Ella nació en Guapi, Cauca, el 15 de marzo de 1935, y a los 13 ya era profesora de los niños de las comunidades indígenas.
—Estudié en el colegio de las Hermanas de la Providencia, y un quinto de primaria de las hermanas era como hacer un bachillerato. Con ellas aprendí a leer y a escribir, y además tenía la predisposición ancestral de los viejos. Mi abuela hacía versos pese a que no sabía leer. La copla no era parte de la vida, sino que era la vida misma.
Todo en Guapi se expresaba con versos. Cuando un bebé nacía se hacía una copla, lo mismo que cuando moría. Cuando la novia peleaba con el novio, le echaba una sátira: “Ñanguita te andas matando / queriendo que te haga caso, / sabes que yo no gasto / mi pólvora en gallinazo”.
En ese entorno rico en oralidad creció doña Lucrecia, quien en 1982 se jubiló en Puertos de Colombia, donde trabajó como operadora de comunicaciones. Con su voz diáfana orientaba a los capitanes de los barcos.
Fue en Buenaventura donde empezó a escribir en serio. Sucedió el día del cumpleaños de monseñor Gerardo Valencia Cano. A él no le gustaban los elogios ni los homenajes, así que doña Lucrecia escribió unos versos y se los dejó en La Catedral. Al día siguiente, monseñor dijo que quería conocerla.
Ella se presentó a la iglesia y le contó que había gente que no creía que ella fuera poeta. La subestimaban. Incluso, como era paisana de Helcías Martán Góngora, hubo quien afirmó que él hacía los poemas y ella los firmaba.
Monseñor Gerardo Valencia le dio la solución: le dijo que le hiciera versos a quienes nunca les hacían un poema. A los gamines, por ejemplo, o a los trabajadores de los puertos. De esta manera, siendo tan original, nadie dudaría de su obra.
Doña Lucrecia lo siguió al pie de la letra. Le escribió versos a los campesinos, a los bomberos, a la reina del Litoral, a los mineros. Los publicaba en el periódico El Puerto, y ahora están preservados en libros.
A doña Lucrecia, a propósito, le digo que me debo despedir para hacer una crónica en el estadio Pascual Guerrero, y ella, americana por siempre, comienza a recitar con su voz de trueno:
“Porque mechita, decirle al corazón que no te quiera tanto, es casi que exigirle que deje de latir. Porque tú eres la causa de mi risa o de mi llanto, porque tú eres la esencia que marca mi existir.
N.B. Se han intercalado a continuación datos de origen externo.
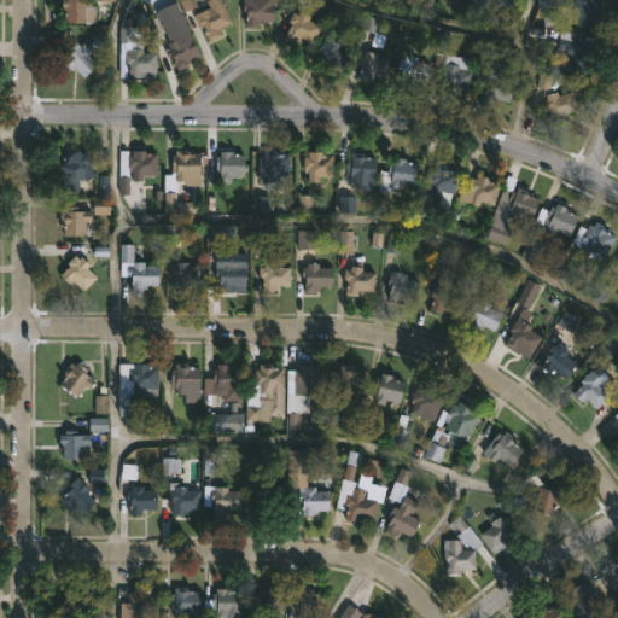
[(91,0),(91,6),(94,6),(94,23),(64,22),(64,11),(62,11),(60,0),(91,0)]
Por eso es que tus triunfos, América del alma, los celebro gozosa con todo el corazón; por eso tus derrotas me quitan dicha y calma, y dejan en mi vida dolor y frustración. América, mechita, mi destino es quererte, siempre contigo, contigo hasta la muerte. Por eso te gritamos y dale, y dale, y dale rojo dale”.